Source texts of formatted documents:
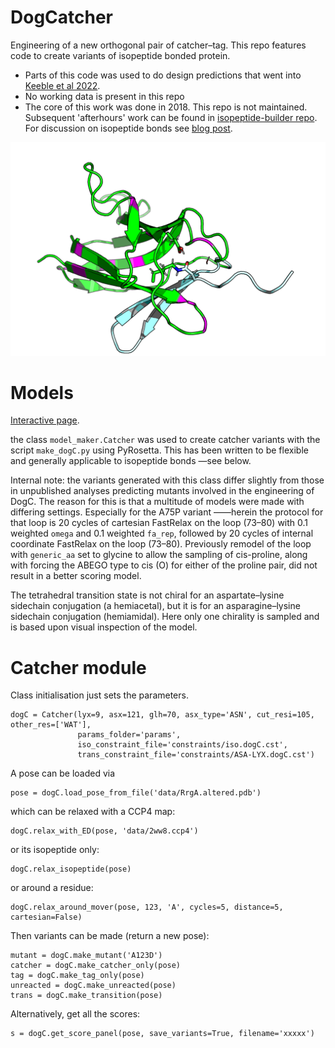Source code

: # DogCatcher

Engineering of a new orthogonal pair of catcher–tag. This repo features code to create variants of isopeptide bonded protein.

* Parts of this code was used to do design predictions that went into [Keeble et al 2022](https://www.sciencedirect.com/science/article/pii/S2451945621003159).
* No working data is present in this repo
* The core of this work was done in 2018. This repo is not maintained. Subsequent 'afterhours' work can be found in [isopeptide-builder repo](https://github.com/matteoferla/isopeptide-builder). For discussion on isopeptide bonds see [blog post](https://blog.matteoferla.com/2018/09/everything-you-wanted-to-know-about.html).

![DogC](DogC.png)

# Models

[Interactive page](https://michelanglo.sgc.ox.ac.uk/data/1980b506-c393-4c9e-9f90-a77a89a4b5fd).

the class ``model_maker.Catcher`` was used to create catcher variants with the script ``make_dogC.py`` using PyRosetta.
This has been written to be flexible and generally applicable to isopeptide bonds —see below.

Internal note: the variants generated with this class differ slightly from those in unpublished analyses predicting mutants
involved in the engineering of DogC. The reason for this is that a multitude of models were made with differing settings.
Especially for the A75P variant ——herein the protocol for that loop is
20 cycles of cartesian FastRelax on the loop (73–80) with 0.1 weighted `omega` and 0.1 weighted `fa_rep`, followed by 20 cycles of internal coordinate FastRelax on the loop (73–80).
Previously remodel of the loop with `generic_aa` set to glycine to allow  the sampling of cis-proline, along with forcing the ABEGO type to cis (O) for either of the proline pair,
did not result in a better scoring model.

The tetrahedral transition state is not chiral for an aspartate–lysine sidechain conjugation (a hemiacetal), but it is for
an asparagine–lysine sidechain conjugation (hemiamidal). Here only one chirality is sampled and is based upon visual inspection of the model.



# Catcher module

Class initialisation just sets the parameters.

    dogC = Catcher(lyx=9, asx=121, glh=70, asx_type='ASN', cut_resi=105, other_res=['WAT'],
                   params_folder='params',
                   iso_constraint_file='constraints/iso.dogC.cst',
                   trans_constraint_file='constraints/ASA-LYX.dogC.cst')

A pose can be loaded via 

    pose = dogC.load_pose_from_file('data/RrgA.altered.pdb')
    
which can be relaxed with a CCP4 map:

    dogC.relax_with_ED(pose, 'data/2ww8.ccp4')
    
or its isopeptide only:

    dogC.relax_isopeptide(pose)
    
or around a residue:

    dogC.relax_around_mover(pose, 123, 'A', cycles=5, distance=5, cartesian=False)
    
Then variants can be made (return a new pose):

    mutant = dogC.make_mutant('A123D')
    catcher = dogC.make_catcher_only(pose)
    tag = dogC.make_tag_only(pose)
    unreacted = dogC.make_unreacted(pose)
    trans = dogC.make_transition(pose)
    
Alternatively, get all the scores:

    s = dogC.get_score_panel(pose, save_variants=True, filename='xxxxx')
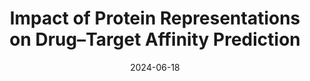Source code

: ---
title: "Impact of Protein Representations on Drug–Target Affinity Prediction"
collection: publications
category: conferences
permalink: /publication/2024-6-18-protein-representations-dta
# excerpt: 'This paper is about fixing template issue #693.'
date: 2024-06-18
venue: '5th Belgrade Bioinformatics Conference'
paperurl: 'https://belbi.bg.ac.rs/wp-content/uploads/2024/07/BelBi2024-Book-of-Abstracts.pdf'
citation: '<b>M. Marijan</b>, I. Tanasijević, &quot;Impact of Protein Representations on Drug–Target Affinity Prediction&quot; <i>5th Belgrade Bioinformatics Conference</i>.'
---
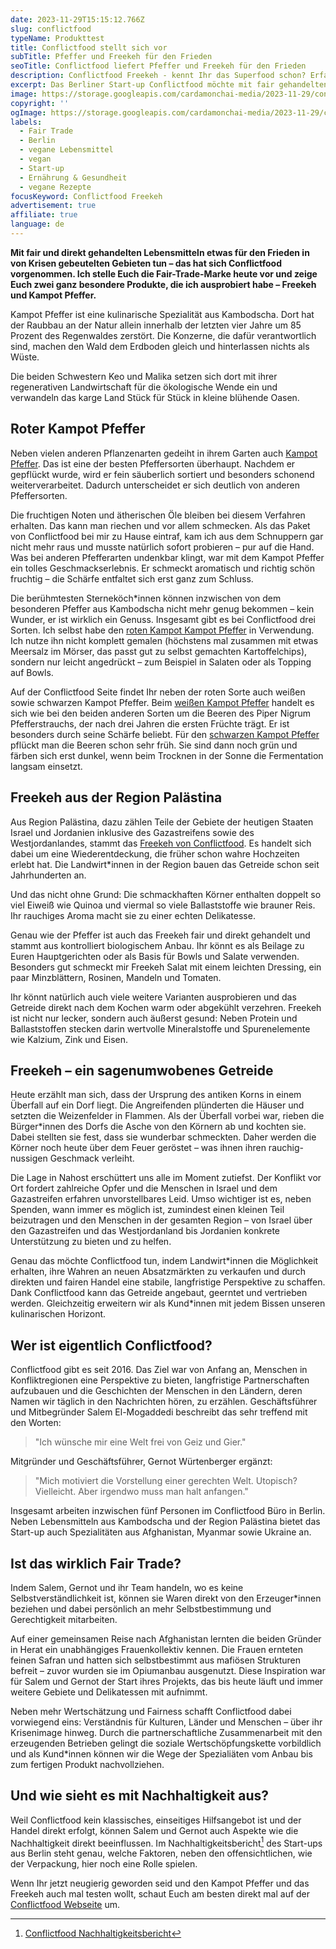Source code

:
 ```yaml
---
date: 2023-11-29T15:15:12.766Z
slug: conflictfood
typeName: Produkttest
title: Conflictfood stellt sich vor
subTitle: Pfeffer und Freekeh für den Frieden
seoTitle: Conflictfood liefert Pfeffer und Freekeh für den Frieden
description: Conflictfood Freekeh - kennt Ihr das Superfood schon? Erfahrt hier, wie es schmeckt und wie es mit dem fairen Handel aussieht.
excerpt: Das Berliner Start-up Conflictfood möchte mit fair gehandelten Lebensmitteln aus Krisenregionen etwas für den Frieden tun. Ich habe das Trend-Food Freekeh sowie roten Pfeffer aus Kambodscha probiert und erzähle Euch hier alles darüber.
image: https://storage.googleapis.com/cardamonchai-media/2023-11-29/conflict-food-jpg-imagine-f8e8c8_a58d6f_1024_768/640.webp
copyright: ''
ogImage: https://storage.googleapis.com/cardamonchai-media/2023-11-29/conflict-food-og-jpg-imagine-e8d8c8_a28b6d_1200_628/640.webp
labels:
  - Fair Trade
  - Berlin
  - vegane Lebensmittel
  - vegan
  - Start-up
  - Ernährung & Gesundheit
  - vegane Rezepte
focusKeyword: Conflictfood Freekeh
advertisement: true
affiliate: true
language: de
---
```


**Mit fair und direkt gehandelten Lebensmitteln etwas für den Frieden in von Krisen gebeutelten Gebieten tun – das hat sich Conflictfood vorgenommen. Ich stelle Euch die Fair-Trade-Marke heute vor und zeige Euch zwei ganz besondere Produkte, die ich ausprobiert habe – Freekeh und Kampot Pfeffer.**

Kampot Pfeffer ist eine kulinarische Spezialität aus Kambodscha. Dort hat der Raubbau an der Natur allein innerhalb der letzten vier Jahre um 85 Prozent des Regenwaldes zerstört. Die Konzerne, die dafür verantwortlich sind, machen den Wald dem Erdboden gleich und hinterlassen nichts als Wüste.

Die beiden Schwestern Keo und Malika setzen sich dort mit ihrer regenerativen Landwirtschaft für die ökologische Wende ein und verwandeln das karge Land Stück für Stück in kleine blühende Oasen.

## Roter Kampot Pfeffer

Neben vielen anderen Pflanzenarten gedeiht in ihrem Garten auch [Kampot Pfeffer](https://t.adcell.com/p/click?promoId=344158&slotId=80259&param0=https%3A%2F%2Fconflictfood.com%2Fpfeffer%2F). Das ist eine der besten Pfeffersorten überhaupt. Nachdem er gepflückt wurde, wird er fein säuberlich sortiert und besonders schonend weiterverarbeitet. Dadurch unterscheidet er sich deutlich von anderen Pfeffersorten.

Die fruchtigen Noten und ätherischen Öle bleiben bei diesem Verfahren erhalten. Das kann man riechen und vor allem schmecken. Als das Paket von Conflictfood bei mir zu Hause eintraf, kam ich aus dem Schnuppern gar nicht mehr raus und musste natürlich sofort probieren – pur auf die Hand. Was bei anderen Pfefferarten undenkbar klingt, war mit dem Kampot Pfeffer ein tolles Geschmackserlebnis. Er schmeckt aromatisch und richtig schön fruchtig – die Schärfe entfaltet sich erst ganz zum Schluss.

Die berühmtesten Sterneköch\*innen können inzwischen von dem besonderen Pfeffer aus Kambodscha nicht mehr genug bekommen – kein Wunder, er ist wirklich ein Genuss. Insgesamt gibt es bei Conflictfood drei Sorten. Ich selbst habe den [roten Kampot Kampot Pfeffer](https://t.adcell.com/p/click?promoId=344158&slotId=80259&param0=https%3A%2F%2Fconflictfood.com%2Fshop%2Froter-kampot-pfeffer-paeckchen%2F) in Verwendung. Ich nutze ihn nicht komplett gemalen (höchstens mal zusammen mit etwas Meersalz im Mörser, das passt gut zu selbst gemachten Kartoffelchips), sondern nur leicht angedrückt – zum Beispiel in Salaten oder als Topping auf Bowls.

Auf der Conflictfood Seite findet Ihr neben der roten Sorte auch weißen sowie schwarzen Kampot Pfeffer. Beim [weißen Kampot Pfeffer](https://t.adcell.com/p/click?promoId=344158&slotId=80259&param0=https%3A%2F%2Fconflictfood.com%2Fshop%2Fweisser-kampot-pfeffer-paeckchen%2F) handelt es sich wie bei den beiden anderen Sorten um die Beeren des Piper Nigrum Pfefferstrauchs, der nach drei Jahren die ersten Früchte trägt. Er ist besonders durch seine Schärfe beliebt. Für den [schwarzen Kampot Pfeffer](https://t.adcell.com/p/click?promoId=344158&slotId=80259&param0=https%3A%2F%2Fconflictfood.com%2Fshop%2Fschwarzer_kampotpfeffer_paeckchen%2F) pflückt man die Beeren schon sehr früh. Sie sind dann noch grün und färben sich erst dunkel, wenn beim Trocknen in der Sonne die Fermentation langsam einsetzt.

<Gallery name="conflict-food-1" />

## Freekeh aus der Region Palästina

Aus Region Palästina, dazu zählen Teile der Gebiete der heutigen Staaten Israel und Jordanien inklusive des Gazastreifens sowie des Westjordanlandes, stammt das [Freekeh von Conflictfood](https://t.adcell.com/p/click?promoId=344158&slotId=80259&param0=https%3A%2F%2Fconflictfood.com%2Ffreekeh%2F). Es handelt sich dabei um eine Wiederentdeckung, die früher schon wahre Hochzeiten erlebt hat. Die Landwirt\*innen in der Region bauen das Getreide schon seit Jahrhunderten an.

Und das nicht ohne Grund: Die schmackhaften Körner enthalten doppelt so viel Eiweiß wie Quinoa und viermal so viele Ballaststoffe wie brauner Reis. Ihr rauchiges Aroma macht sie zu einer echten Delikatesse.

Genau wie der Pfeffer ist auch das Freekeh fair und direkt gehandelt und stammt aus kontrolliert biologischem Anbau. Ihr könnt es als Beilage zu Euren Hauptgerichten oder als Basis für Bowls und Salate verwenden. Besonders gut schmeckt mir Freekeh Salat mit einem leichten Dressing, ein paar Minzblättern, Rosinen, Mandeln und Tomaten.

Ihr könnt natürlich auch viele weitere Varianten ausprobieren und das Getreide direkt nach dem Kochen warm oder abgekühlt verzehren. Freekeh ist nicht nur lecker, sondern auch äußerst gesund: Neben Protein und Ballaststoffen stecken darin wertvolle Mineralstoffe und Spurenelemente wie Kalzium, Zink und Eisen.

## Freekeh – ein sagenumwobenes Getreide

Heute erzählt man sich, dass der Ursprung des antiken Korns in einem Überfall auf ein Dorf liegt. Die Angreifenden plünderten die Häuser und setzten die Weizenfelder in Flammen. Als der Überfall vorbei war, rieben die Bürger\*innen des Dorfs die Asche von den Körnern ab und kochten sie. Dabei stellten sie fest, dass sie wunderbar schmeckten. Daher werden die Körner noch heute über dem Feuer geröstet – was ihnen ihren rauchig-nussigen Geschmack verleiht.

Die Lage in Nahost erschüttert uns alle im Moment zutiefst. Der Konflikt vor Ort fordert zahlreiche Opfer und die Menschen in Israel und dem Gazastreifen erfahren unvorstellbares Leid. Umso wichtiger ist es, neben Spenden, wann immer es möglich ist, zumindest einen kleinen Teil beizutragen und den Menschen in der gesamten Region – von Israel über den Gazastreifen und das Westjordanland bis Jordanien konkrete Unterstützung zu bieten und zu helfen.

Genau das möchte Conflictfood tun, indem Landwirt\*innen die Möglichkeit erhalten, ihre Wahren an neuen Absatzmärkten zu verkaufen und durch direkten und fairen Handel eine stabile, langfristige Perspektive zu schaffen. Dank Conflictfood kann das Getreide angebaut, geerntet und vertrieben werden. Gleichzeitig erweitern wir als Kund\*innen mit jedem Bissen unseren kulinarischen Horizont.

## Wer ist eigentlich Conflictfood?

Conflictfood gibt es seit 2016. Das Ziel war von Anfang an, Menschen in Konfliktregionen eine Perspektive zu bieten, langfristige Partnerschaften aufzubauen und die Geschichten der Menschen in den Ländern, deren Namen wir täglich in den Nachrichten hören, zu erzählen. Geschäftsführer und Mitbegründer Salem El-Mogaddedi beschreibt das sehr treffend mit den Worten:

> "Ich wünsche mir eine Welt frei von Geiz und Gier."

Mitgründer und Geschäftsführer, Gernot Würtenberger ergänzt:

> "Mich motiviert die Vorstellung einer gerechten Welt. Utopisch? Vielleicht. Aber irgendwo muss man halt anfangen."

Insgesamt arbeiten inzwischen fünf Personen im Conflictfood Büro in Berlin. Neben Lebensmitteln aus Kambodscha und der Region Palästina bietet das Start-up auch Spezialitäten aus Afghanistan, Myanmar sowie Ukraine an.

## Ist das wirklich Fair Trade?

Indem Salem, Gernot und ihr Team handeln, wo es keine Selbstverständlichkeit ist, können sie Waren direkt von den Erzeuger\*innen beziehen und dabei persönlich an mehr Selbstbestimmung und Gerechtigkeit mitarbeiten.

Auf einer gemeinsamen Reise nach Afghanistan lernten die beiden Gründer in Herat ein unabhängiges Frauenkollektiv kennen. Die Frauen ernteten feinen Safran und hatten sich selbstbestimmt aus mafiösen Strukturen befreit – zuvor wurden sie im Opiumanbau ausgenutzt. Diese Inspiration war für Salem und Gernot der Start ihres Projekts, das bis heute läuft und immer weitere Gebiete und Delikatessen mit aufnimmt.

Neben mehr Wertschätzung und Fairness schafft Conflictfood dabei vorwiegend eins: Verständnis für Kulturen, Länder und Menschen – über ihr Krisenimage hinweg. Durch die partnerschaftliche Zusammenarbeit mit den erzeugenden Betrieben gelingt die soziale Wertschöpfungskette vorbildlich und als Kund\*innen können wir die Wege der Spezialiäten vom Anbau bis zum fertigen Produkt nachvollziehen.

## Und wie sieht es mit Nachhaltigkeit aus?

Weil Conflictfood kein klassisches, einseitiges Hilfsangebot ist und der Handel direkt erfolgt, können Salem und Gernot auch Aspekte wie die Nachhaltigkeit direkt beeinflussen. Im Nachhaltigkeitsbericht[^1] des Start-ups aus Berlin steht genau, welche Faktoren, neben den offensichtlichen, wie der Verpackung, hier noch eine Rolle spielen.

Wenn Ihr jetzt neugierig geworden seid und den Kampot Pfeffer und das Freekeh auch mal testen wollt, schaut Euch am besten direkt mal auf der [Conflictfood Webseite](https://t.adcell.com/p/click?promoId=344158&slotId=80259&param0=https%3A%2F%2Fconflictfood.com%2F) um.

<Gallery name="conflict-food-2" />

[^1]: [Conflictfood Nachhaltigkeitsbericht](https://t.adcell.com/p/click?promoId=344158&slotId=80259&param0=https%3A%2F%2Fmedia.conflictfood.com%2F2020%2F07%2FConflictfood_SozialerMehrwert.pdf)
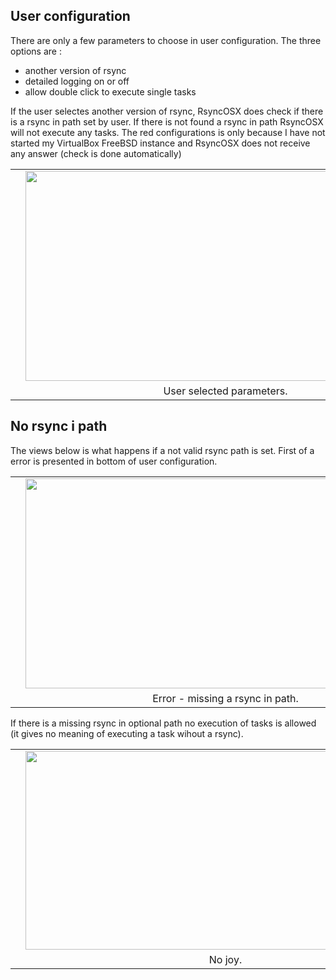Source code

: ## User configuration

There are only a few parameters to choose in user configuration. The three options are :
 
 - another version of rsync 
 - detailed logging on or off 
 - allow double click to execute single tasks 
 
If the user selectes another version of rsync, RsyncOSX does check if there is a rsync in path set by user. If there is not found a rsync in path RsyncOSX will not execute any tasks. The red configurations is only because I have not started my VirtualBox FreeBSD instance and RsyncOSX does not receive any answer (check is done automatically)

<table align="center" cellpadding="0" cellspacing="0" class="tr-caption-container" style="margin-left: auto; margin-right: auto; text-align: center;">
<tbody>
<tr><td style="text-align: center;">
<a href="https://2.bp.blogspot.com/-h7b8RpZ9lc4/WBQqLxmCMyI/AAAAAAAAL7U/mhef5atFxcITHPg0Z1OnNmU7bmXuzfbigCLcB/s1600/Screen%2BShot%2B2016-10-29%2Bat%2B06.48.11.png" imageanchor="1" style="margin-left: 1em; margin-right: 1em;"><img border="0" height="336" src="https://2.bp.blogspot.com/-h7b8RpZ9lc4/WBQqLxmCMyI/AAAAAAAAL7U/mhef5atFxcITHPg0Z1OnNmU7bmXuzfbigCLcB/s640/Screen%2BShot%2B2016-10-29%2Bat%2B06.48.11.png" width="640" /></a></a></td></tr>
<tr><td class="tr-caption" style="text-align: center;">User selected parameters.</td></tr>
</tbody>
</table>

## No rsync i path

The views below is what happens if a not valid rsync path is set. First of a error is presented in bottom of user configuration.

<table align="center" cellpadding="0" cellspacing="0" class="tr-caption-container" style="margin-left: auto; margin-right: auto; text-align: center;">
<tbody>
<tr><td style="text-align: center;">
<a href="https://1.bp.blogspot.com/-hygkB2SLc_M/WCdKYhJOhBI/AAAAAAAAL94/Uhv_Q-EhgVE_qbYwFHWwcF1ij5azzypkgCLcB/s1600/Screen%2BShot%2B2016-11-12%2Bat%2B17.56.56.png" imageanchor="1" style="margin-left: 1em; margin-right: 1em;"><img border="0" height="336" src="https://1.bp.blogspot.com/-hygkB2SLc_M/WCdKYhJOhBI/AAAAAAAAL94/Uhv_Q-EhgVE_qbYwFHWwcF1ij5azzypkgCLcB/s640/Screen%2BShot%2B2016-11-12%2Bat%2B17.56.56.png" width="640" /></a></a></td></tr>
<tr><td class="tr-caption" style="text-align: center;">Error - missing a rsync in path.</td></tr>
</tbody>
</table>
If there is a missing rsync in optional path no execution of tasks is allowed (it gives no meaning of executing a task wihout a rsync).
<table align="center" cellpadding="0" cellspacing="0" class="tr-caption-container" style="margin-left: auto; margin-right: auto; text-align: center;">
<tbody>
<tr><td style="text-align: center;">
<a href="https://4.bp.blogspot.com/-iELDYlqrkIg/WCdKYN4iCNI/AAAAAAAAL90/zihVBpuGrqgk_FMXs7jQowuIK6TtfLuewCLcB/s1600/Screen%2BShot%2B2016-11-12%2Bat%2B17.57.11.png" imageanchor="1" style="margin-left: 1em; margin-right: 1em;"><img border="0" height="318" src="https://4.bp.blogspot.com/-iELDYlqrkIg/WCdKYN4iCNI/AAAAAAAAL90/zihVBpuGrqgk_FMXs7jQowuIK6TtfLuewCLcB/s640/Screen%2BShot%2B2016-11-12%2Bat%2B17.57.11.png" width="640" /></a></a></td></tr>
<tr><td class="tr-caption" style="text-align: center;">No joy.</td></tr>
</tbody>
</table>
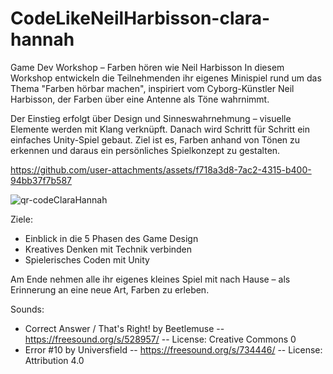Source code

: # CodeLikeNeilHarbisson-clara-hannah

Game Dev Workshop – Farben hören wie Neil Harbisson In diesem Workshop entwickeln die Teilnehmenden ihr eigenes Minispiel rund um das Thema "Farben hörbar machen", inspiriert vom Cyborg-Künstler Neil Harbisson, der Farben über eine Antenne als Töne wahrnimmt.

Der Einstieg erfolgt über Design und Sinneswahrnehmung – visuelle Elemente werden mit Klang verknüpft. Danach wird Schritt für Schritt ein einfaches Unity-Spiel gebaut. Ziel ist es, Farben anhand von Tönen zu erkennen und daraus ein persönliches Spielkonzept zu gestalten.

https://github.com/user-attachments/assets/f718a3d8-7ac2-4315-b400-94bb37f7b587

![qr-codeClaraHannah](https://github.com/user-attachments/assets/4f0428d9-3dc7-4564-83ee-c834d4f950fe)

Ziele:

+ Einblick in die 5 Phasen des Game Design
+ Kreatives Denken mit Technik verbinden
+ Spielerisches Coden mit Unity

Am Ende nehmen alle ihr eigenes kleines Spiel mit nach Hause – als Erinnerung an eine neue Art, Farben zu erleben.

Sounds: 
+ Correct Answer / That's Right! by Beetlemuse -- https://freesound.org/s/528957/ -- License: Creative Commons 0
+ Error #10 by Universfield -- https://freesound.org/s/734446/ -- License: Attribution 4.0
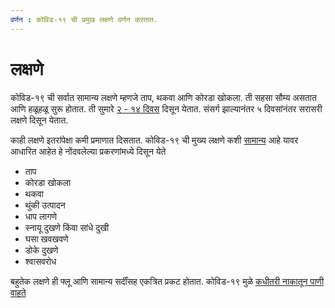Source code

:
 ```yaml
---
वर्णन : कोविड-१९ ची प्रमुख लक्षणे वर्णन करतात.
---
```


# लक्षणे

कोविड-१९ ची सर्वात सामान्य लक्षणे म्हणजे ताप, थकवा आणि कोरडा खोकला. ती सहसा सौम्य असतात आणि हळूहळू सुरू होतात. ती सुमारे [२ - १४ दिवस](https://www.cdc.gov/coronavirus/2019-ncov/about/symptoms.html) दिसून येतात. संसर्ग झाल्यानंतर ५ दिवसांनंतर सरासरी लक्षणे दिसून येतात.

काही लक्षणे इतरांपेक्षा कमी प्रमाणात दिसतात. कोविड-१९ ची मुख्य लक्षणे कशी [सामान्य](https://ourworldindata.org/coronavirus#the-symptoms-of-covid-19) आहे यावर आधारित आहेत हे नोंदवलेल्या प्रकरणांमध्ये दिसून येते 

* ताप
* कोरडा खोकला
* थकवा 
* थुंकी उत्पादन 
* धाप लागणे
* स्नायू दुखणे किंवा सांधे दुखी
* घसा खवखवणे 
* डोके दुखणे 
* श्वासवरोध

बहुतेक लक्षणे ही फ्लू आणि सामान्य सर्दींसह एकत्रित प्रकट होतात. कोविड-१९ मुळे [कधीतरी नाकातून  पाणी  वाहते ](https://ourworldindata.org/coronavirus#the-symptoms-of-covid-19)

WHAT IS BEING ASKED:
Work out how many lines above include the string "excerpt", then give that number alone.

SOLUTION FOR THIS TASK:
2